Using Ubuntu Linux/How to choose the right one
With so many different derivatives it can be quite difficult to decide which one to download. If you're really anxious to get started, just use standard Ubuntu.
What if I choose the wrong distribution?[edit| edit source]
The difference between Ubuntu, Edubuntu, etc. is just the software that's installed. Generally, switching to any other variant is fairly trivial and is more like adding more onto the system rather than replacing parts. Once you get one, you can easily mix and match components that are associated with one edition with another.
In short: don't worry about it; you can change your mind. That's one of the things that's great about free software: the freedom.
Ubuntu (Standard)[edit| edit source]
Ubuntu standard is the most common (and most supported) version of Ubuntu which suits almost every desktop user. It works on most PCs built in the last 3 - 5 years and maybe some older ones. Standard Ubuntu uses the Unity desktop environment by Canonical. (in contrast to KDE or XFCE).
Who should use it? People that just want a simple but powerful desktop operating system, with fairly recent hardware. Both people with and without previous Linux experience should find it easy to use.
Ubuntu GNOME[edit| edit source]
A rolling release Linux distro, this modifies Ubuntu to use the GNOME 3 desktop environment, after Ubuntu switched to Unity. Ubuntu 10.x and below users should have easy goings with it.

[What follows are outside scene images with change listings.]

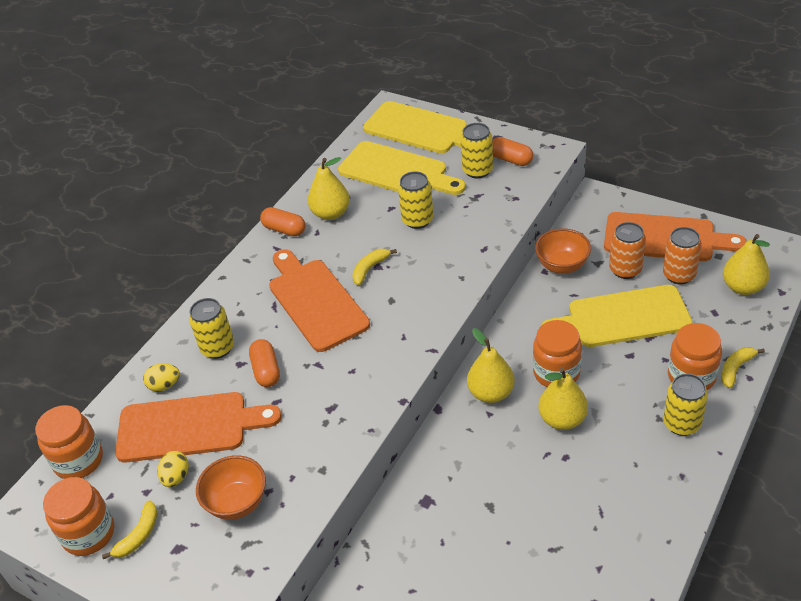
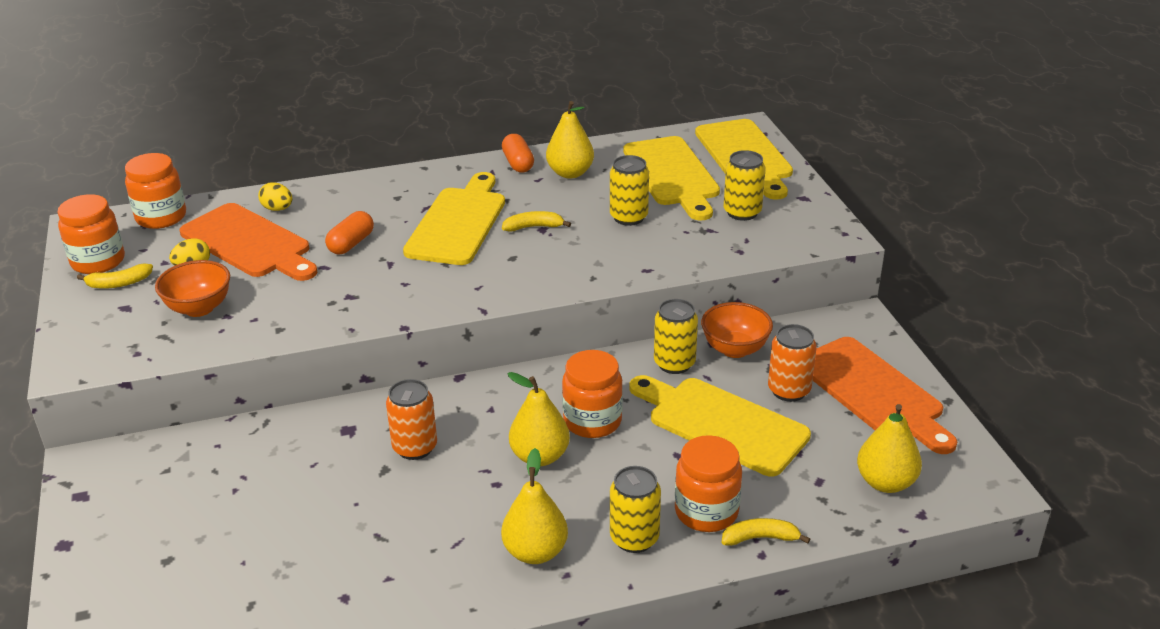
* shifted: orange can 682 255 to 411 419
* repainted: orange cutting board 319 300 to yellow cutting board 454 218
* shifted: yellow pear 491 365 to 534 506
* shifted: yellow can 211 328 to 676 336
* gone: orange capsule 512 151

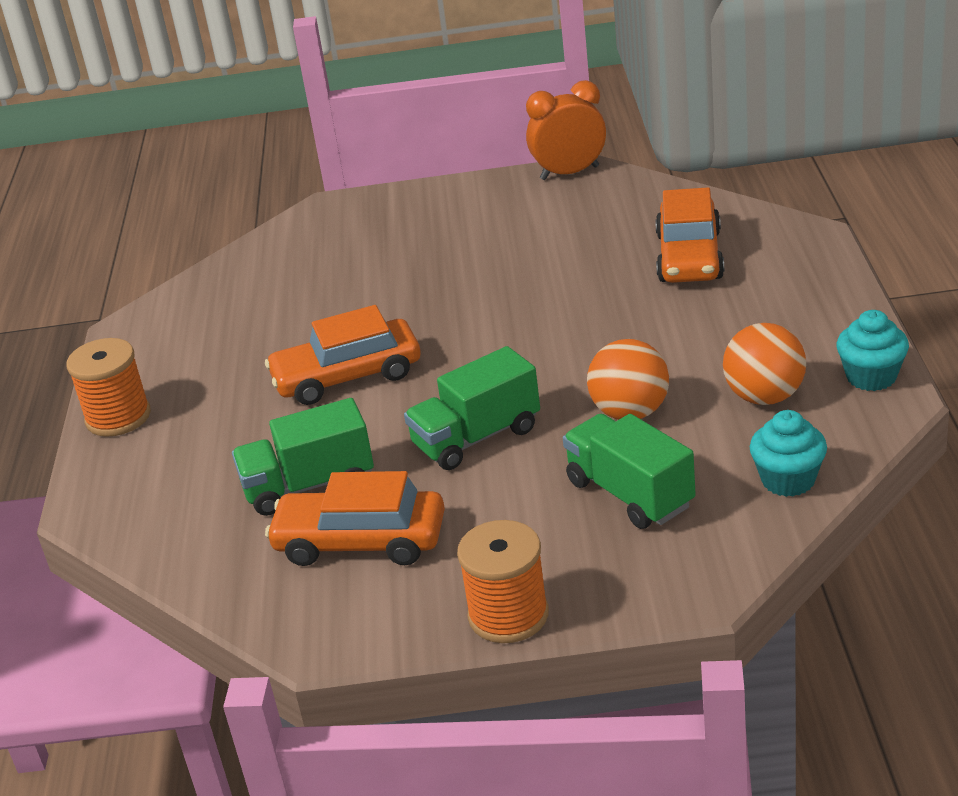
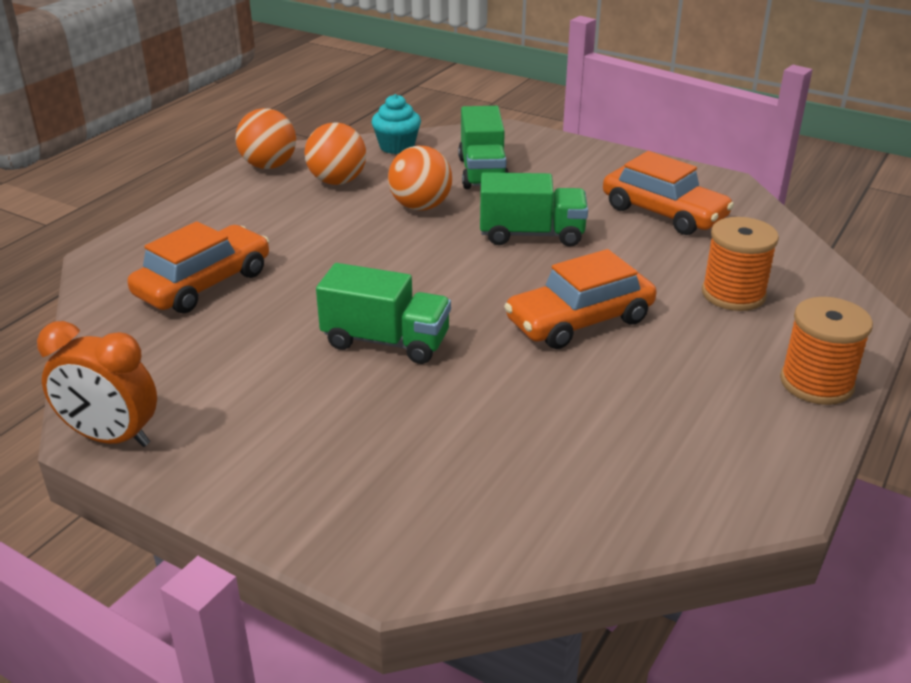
* swapped: turquoise cupcake 872 350 to orange ball 266 138
* shifted: green truck 303 457 to 383 313
* rotated: orange car 343 355 = 580 299 135 degrees clockwise
* shifted: orange spool 503 581 to 740 264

Who should use it? People familiar with GNOME based linux distributions such as Fedora.
Kubuntu[edit| edit source]
Kubuntu is the KDE based derivative of Ubuntu. Like standard edition it should be fairly easy for new users to pick up. (For windows users it may be easier than Standard Edition as its UI is more like Windows.) It should work with PCs built in the last 3 - 5 years but older PC's will struggle to run several applications at once.
Who should use it? Like above people that just want a Desktop for their newish computer. Kubuntu is better suited to previous Linux users and Windows users and also to migrants from Mac.
See KubuntuGuide !
Xubuntu[edit| edit source]
Xubuntu is an XFCE based derivative. It is designed to run on older and slower hardware and features much more lightweight software than K/Ubuntu. Xubuntu has a very similar interface to Ubuntu Standard Edition and people with no previous Linux experience should find it easy enough to navigate. It should work with PC's built in the last 10 or even 12 years.
Who should use it? People with slower/older computers with aging hardware or people that prefer a lightweight Operating System.
Ubuntu Server Edition[edit| edit source]
Ubuntu Server Edition is the most advanced version of Ubuntu. By default it comes with a LAMP server but it can also be used for bare command-line only machines or as a starting point to build a customised system. It has low system requirements so it should work on computers built in the last 10 years.
Who should use it? Network admins, system administrators, and people with a fair bit of previous experience of Linux and that are not afraid of the command line.
Ubuntu Studio[edit| edit source]
Ubuntu Studio is a media based Ubuntu derivative. It has fairly high system requirements so you will need a recent machine to run it to the best of its ability.
Who should use it? The arty types. People who want to run a music studio, film cutting room or art studio from their new computer.